*Exercise instructions:* Return, word for word, the lines of the listing below from the one with "technisch notwendige Cookies und darüber" through the one with "Unternehmensziele. Sie können die Cookies", and no other lines.

*Dataset extract:*
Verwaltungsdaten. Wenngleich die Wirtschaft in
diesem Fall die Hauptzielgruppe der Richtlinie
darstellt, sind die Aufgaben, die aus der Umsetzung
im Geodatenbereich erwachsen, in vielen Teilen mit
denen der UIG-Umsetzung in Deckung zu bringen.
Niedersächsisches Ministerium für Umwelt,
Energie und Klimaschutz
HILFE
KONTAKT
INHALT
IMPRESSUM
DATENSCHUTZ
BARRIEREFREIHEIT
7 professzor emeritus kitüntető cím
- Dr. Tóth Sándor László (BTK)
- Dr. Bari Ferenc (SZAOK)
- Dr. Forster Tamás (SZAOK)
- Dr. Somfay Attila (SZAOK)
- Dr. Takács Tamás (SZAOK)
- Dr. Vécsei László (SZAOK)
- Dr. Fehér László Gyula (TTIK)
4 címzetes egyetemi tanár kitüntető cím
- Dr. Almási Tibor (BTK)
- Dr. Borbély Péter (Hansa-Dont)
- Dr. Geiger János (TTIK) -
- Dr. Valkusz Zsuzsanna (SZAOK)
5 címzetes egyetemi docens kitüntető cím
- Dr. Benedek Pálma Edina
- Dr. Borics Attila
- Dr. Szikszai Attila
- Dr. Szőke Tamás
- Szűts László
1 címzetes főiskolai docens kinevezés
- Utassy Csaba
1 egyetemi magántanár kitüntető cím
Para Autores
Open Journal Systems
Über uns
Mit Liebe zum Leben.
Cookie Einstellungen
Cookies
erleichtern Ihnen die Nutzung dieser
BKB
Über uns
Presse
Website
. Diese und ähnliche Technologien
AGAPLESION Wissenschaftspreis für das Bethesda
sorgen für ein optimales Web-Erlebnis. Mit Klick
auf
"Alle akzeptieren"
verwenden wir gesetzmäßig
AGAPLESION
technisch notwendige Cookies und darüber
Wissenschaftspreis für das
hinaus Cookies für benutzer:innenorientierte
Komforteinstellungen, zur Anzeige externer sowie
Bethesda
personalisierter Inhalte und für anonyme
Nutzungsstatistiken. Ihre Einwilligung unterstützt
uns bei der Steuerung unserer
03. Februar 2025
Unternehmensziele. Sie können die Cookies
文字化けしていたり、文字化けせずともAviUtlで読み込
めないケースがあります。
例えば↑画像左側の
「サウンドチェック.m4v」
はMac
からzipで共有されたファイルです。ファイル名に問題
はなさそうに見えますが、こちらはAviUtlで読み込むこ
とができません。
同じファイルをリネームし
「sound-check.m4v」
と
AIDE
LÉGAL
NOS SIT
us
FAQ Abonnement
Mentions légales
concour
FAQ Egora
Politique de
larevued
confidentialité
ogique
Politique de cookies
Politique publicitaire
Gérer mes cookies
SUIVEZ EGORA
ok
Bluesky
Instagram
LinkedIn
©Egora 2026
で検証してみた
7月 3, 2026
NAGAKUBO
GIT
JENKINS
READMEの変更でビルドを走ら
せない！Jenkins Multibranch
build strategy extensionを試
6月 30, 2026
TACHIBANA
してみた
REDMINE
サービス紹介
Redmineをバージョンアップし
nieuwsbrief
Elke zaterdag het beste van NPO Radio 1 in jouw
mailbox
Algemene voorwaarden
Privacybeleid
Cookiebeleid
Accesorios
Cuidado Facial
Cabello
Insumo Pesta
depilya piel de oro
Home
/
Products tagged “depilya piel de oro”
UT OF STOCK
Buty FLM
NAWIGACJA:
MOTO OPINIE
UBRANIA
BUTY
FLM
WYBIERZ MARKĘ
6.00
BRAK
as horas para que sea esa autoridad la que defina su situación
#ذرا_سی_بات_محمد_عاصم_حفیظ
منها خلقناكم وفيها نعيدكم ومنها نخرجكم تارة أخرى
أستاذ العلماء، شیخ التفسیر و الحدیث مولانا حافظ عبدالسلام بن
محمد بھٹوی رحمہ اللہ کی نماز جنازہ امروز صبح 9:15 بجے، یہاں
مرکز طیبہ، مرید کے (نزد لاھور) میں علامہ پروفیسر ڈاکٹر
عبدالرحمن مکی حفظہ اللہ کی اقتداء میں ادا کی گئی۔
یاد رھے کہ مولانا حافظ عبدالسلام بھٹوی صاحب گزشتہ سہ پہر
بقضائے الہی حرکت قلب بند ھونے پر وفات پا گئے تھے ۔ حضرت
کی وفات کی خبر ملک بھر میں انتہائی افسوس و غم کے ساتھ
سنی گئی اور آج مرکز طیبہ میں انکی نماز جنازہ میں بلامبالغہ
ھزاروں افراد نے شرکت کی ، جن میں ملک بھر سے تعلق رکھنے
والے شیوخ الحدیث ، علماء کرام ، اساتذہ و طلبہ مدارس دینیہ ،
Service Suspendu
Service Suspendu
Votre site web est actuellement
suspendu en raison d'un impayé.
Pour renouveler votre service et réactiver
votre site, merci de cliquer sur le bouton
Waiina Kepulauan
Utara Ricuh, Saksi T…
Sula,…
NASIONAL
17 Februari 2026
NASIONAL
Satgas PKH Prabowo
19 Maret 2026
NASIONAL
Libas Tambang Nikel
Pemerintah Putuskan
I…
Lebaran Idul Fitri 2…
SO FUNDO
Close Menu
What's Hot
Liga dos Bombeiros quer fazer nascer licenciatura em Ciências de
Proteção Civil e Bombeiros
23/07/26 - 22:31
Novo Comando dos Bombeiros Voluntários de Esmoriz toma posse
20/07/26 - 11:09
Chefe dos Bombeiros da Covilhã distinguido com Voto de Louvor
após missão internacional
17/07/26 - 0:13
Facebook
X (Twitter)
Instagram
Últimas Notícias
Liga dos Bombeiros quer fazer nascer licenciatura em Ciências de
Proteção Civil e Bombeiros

*Answer:*
technisch notwendige Cookies und darüber
Wissenschaftspreis für das
hinaus Cookies für benutzer:innenorientierte
Komforteinstellungen, zur Anzeige externer sowie
Bethesda
personalisierter Inhalte und für anonyme
Nutzungsstatistiken. Ihre Einwilligung unterstützt
uns bei der Steuerung unserer
03. Februar 2025
Unternehmensziele. Sie können die Cookies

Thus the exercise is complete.